- [TO-DO ITEM A]:
Answer these questions about the account:
(i) What date does the account give for the day the stranger came to the door?
(ii) What website was the writer adding affiliation codes to?
(iii) How many counts of Sex Trafficking was the writer charged with?

- [EXCERPT TO READ]:
● ● ● ● ●
Fast forward two years.

July 9th, 2014.

I was adding some affiliation codes to the Sensual Alaska website as I sat at my kitchen table drinking coffee. Through the kitchen window, I saw someone I didn’t recognize walk to my door.  I felt shaky fear immediately. I knew something was wrong. I was a private person and people just didn’t show up at my house.  I was being robbed or arrested. 

As I sat on my porch with the lead investigating officer I was adamant that the independent contractor agreements were proof that I wasn’t a sex trafficker. I knew his tactics, saying he wanted to help me, that maybe I knew others in the business. I wasn’t the one they wanted really, but unless I knew some sex traffickers they would have to arrest me. I didn’t know any traffickers. I didn’t know anyone underage. I didn’t associate with others in the business, I stayed to myself and I assured him that if I did come across situations like that I would’ve called the police because victimizing people, especially kids, was horrific.

I hadn’t realized the laws regarding prostitution had changed in 2012. What had been Promoting Prostitution charges became Sex Trafficking charges. This increased the penalties, causing Class A Promoting Prostitution misdemeanors, punishable up to one year, being bumped up to Class C, punishable by up to five years. Class C felonies bumped up to Class B felonies, and so on. I was charged with eight counts of Sex Trafficking, all Class B’s and Class C’s.
● ● ● ● ●
- [TO-DO ITEM B]: Update the dataset entries from the line that contains "Which series has" through the end of the entries, replacing "x-axis" with "horizontal axis" and leaving everything else unchanged. Leave out the pictures.

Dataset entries
● ● ● ● ●
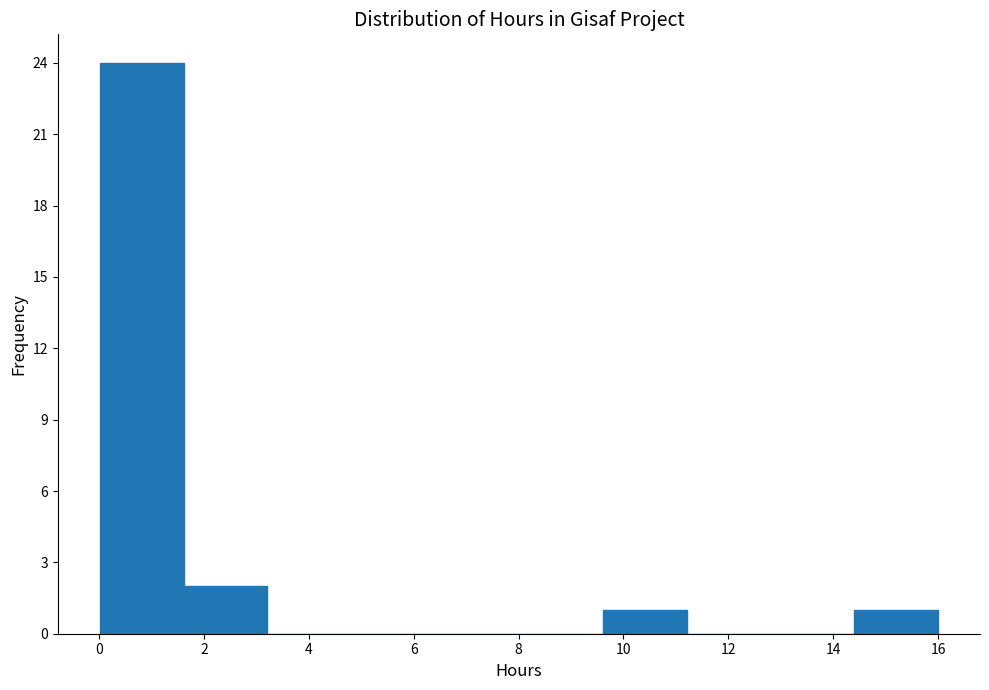

Reading left to right, transcribe this chart: for each bar, give the range it covers on the x-axis and its height. Neither the bar edges nor the heights are printed on the chart, so give them approximately, as read against the axes.

0.0 to 1.6: 24
1.6 to 3.2: 2
3.2 to 4.8: 0
4.8 to 6.4: 0
6.4 to 8.0: 0
8.0 to 9.6: 0
9.6 to 11.2: 1
11.2 to 12.8: 0
12.8 to 14.4: 0
14.4 to 16.0: 1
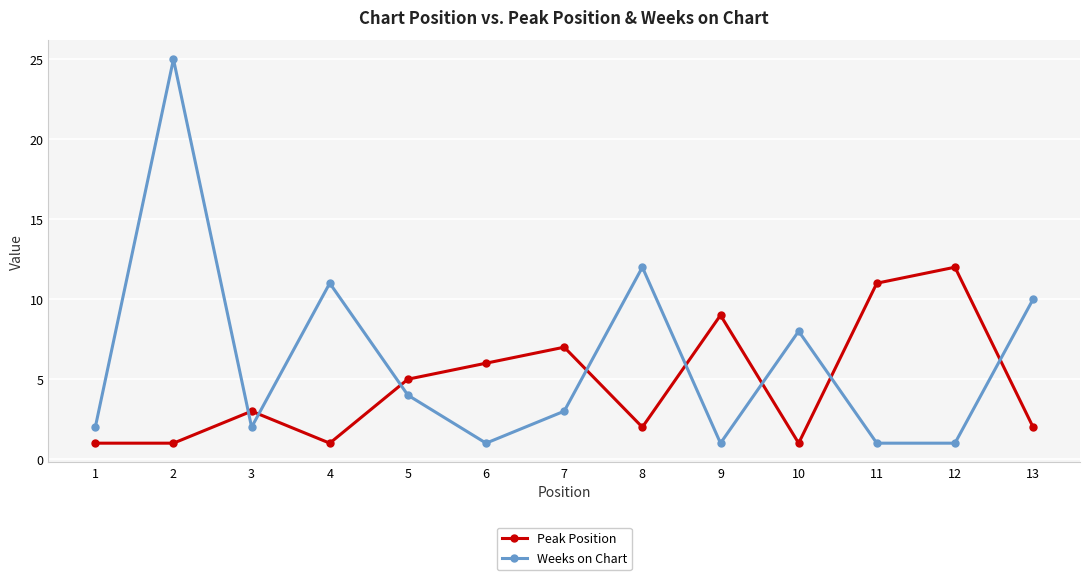

What is the highest value of the Peak Position series?

12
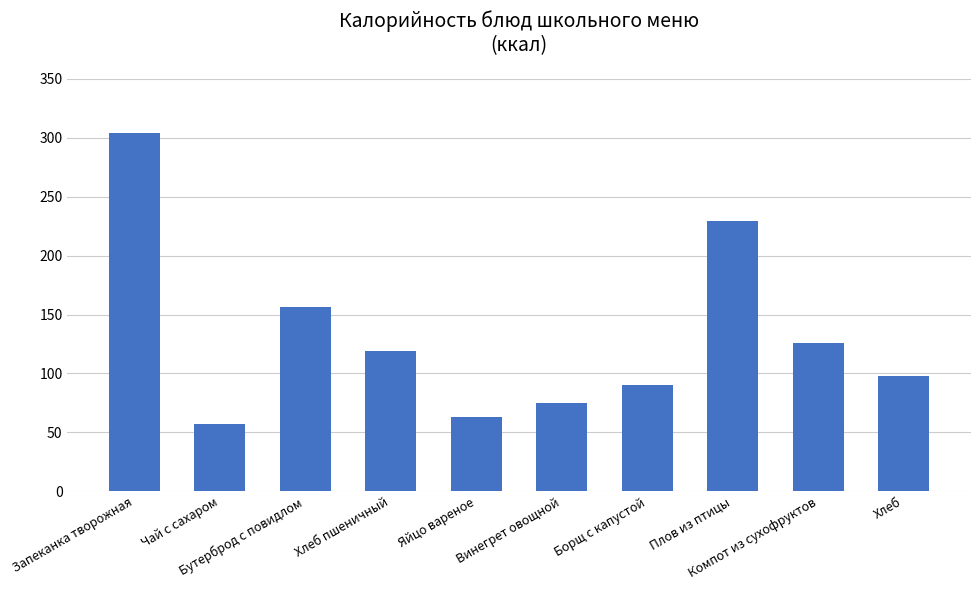

Does the chart contain any negative values?

No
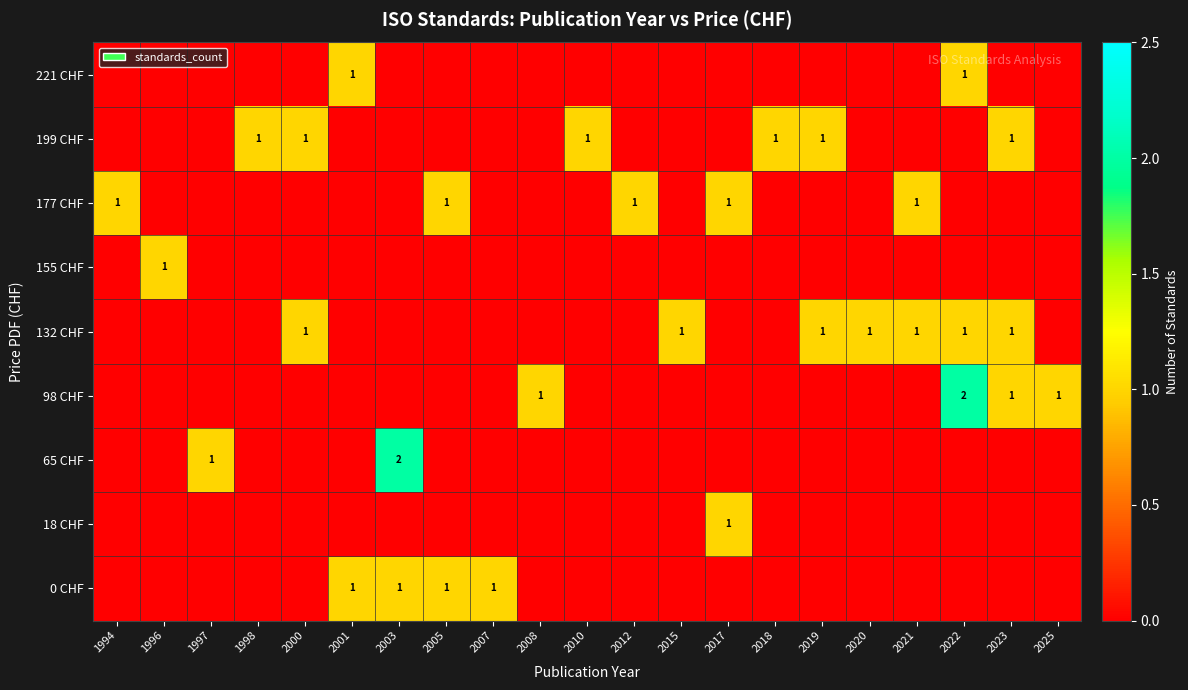

What is the difference between the highest and lowest values at 2021?

1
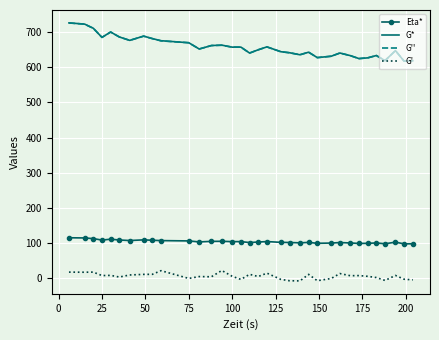

Which series has the largest range (max minus min)?

G*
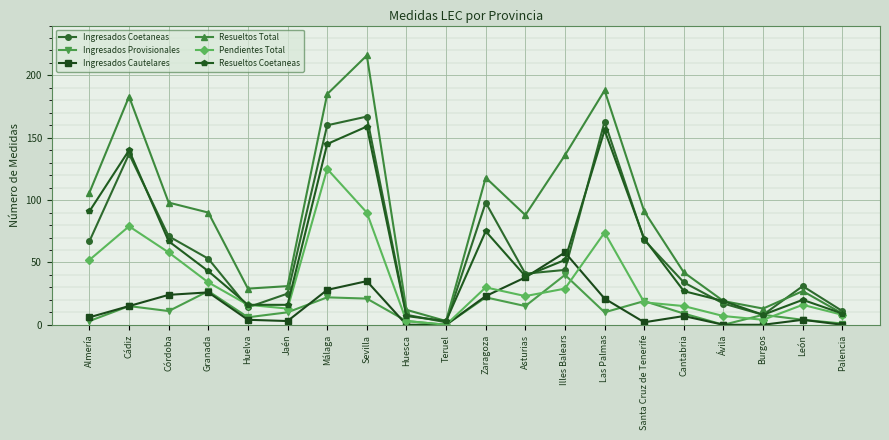

What is the label of the 9th point from the right?

Asturias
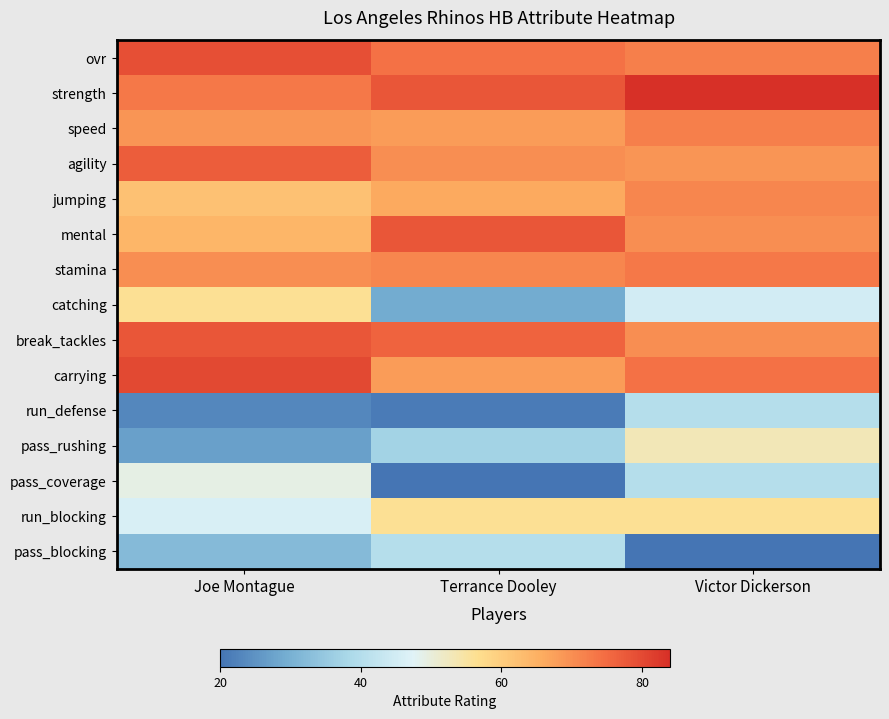

Count the number of data series in this chart.

15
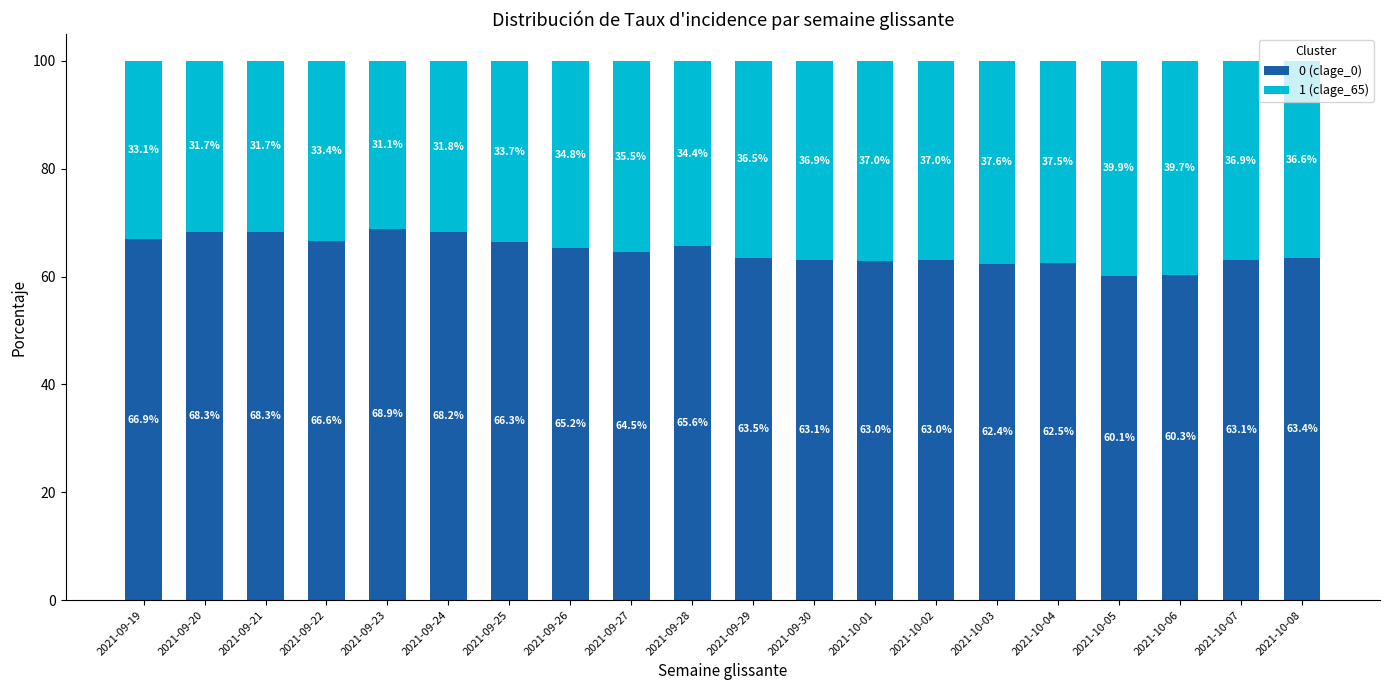

What is the total value across all series at 2021-09-22?

100.0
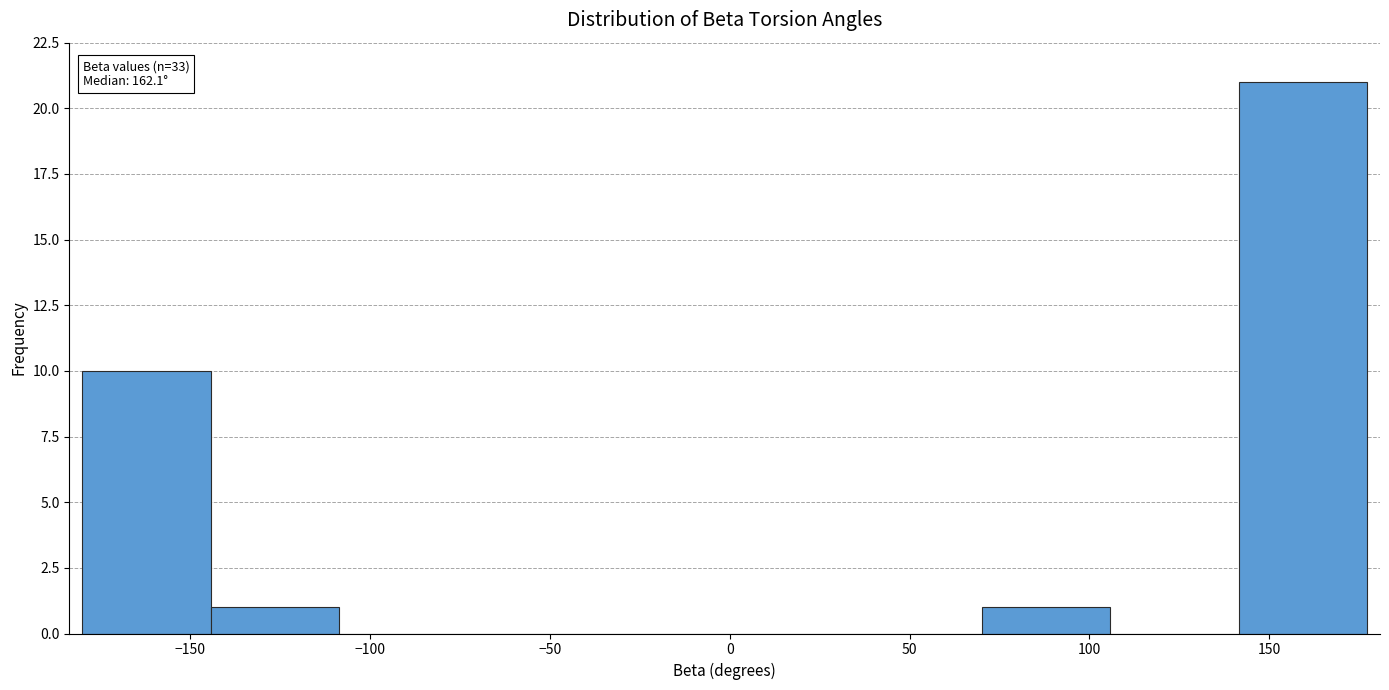

Over which range of the x-axis is the bar tallest?

140 to 175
● ● ● ● ●
- [RESPONSE A]:
(i) July 9th, 2014
(ii) The Sensual Alaska website
(iii) Eight

- [RESPONSE B]:
Which series has the largest range (max minus min)?

G*

What is the label of the 9th point from the right?

Asturias

Count the number of data series in this chart.

15

What is the total value across all series at 2021-09-22?

100.0

Over which range of the horizontal axis is the bar tallest?

140 to 175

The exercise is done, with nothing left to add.